A key approach in safe programming is input validation, which entails confirming that user input data is reliable, accurate, and satisfies the application’s specifications. Making sure that the program does not process data that could result in security flaws like code injection, buffer overflows, or denial of service attacks is crucial. With people relying more and more on mobile devices, particularly Android smartphones and tablets, the significance of input validation has significantly increased.

We will try to cover different input validation techniques applicable to Android development, from low-level to high-level programming with languages such as C, C++, Java, and Kotlin. Also, by providing some examples, we illustrate the use of these techniques.

Input Range Validation

The range of input data sometimes plays a key role in stability and security. If the code is not protected against the out-of-range input, it can lead to a crash in the simplest situation, leaking data or creating a vulnerability. For instance, if there is some data out of range that the user should not access, it should be protected by comparing the data to a strict condition. Moreover, the range can cause an overflow or even be out of the index, etc.

const int MAX_USER = 1000;

List<UserInfo> userInfoList;
void getUserInfoByIf(int userId)
{
    return  userInfoList[userId];
}

It was a straightforward illustration of what might occur if the userId is larger than the list’s size. The minus index, on the other hand, can result in a similar issue. It can get worse in languages like C and C++ by triggering overflow or writing to or reading from a nearby, forbidden memory address.

Input Length Validation

One of the simplest yet essential input validations is checking the length and range of the user input, especially when it comes to languages such as C and C++. This technique helps prevent buffer overflow attacks, which occur when an attacker provides input exceeding the capacity of a variable, causing it to leak into adjacent memory locations. Using a strict approach leads to preventing exceptions in all languages. For instance, in other languages like Java and Kotlin attempting to write/read out of bounds will raise an exception that can lead to an application crash if it’s not managed properly.

For instance, a C++ example of input length validation can be:

Safe approach

void getUserName(char *userInput)
{
    char userName[20];
    strncpy(userName, userInput, 20);
}

Unsafe approach

void getUserName(char *userInput)
{
    char userName[20];
    for(int i = 0; userInput[i]!= null; i++)
      userName[i] = userInput [i];
}

The second approach is not safe, leading to writing to memory addresses beyond the userName boundary, which can make an application crash or corrupt other data.
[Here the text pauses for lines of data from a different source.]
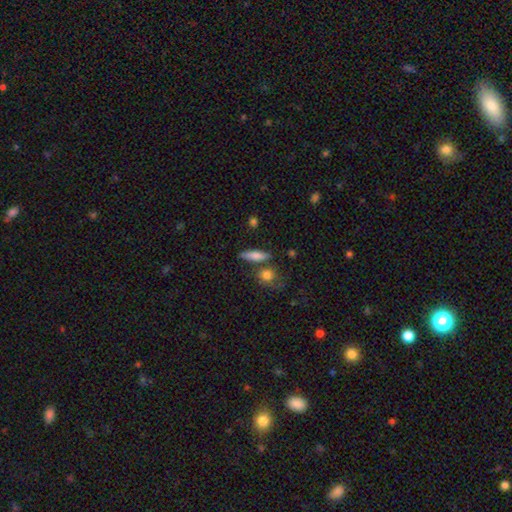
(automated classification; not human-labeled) A smooth galaxy with no disk features (77%) that is cigar-shaped (54%).

Vote fractions:
- Smooth or featured? smooth: 77% / featured or disk: 16% / star or artifact: 7%
- How rounded? cigar-shaped: 54% / in between: 37% / round: 9%
- Merging? none: 71% / minor disturbance: 14% / merger: 11% / major disturbance: 4%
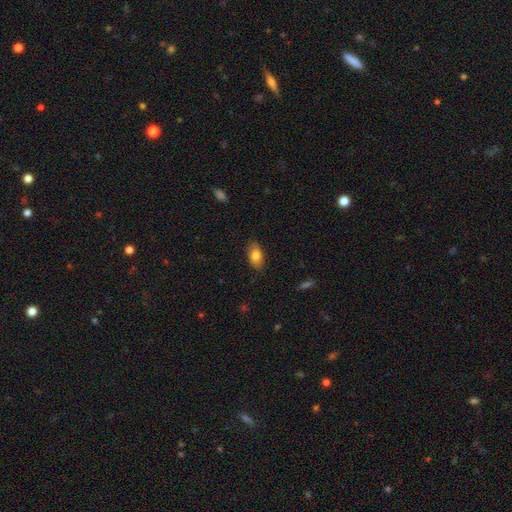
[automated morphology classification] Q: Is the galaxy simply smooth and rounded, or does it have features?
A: smooth — 82%.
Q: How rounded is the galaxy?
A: in between — 90%.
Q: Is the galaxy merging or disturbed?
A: none — 85%.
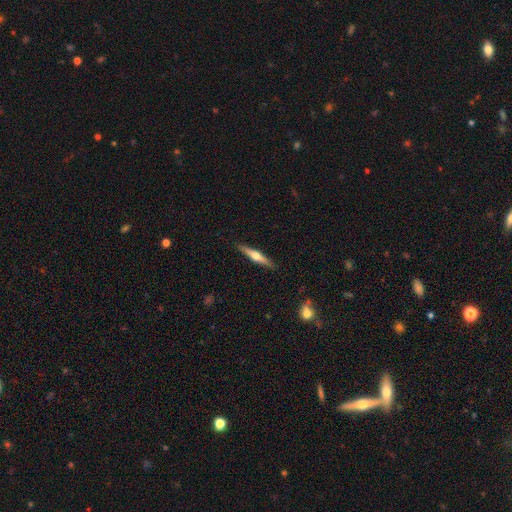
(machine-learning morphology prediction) This is likely a featured or disk galaxy (64%). It is clearly viewed edge-on (97%). Edge-on bulge: clearly rounded (92%). Merging: clearly none (91%).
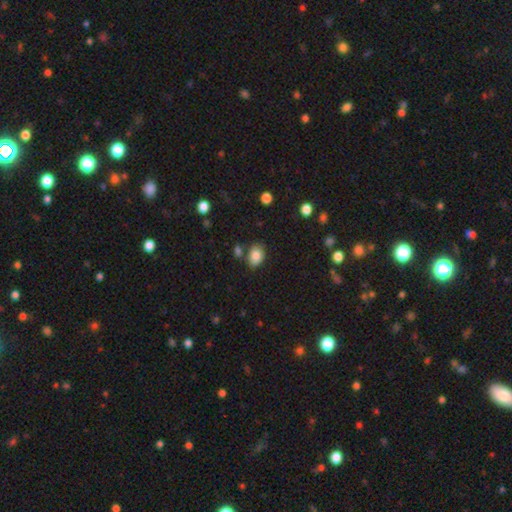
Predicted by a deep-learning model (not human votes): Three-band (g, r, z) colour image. It shows a smooth galaxy with no disk features (83%) that is in between round and cigar-shaped (72%). Merging: none (70%).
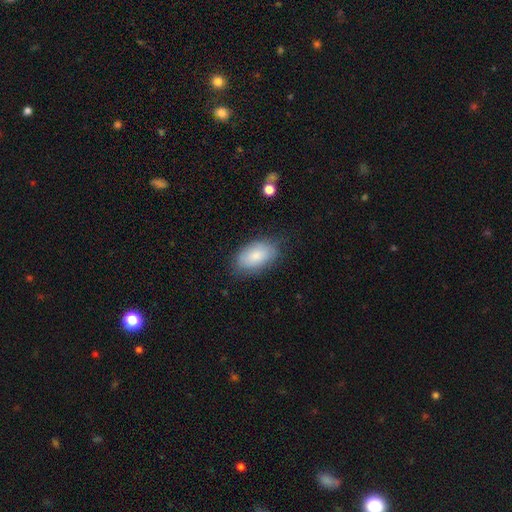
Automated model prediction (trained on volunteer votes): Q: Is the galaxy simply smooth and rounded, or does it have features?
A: smooth — 81%.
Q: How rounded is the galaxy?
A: in between — 93%.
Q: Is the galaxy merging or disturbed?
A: none — 75%.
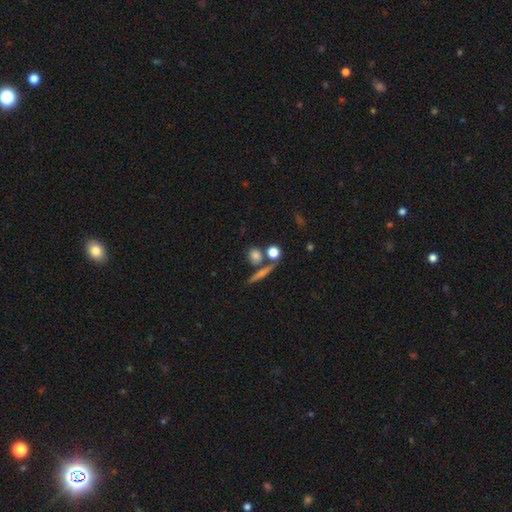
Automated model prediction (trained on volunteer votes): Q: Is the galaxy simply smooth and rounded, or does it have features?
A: smooth — 75%.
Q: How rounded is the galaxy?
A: round — 72%.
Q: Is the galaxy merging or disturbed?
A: none — 64%.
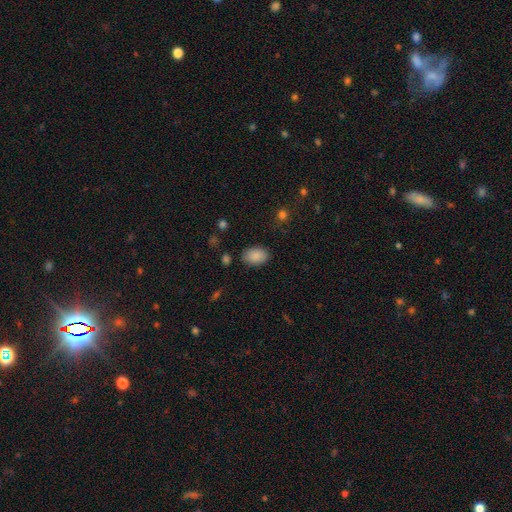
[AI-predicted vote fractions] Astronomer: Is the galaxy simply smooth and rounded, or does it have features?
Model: smooth — 88%.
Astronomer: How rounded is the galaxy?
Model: in between — 85%.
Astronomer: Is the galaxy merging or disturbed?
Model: none — 84%.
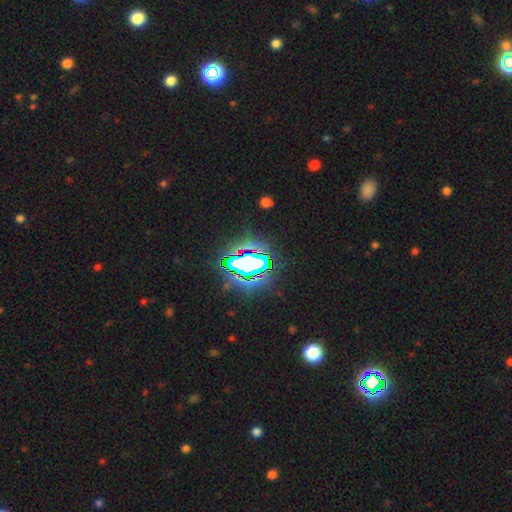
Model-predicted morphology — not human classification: Overall: star or artifact (72%).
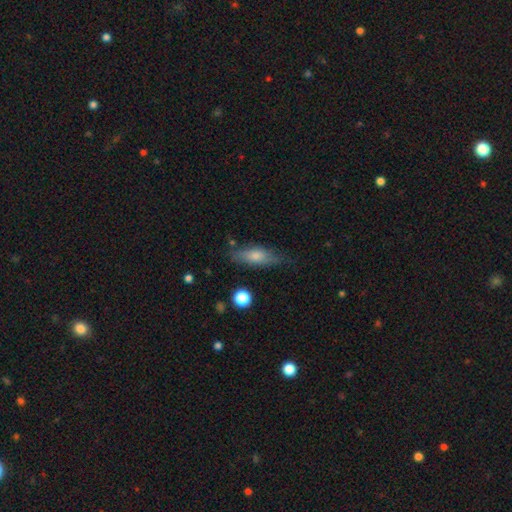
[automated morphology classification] A smooth galaxy with no disk features (57%) that is cigar-shaped (53%).

Vote fractions:
- Smooth or featured? smooth: 57% / featured or disk: 34% / star or artifact: 8%
- How rounded? cigar-shaped: 53% / in between: 44% / round: 3%
- Merging? none: 77% / minor disturbance: 17% / major disturbance: 4% / merger: 2%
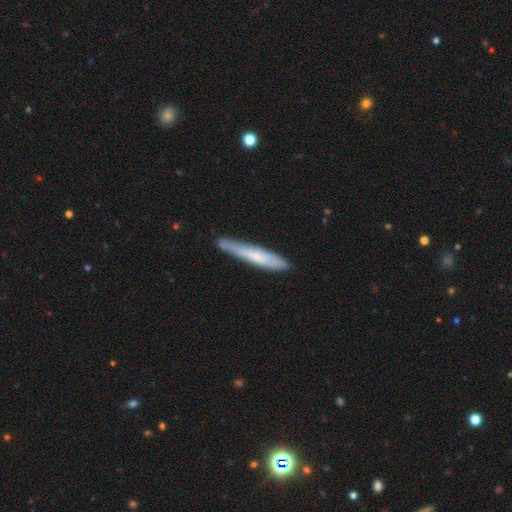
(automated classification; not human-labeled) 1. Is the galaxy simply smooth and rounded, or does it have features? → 58% smooth, 36% featured or disk, 6% star or artifact.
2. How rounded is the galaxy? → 95% cigar-shaped, 4% in between, 1% round.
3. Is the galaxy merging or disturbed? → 78% none, 17% minor disturbance, 3% major disturbance, 2% merger.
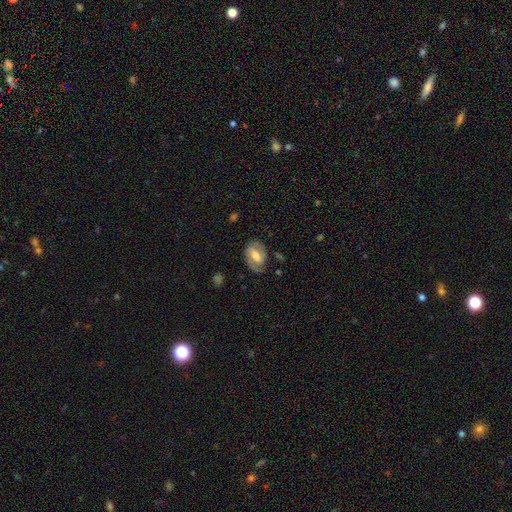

When you’re coding for Android, keeping your app secure is super important, and one way to keep things tight is by putting a cap on how much input you allow. It’s like bouncers at a club—you want to make sure you don’t let in so much data that it causes chaos, like crashes or worse, gives hackers a way in. By setting up these input limits, you’re creating a safety net that makes sure your app works smoothly without opening the door to cyber threats.

Importance of Input Length Restrictions

Length restrictions on user inputs demonstrate various benefits, including:

Prevention of Buffer Overflow Attacks

Buffer overflow is pretty much when a program messes up and writes more data than it’s supposed to in a storage spot called a buffer. This can cause all sorts of chaos, like crashing the application or—even worse—letting some sneaky code run when it shouldn’t. The trick to stopping this from happening is for programmers to be strict about checking the size of the input they’re getting, making sure it won’t try to cram too much data into the buffer.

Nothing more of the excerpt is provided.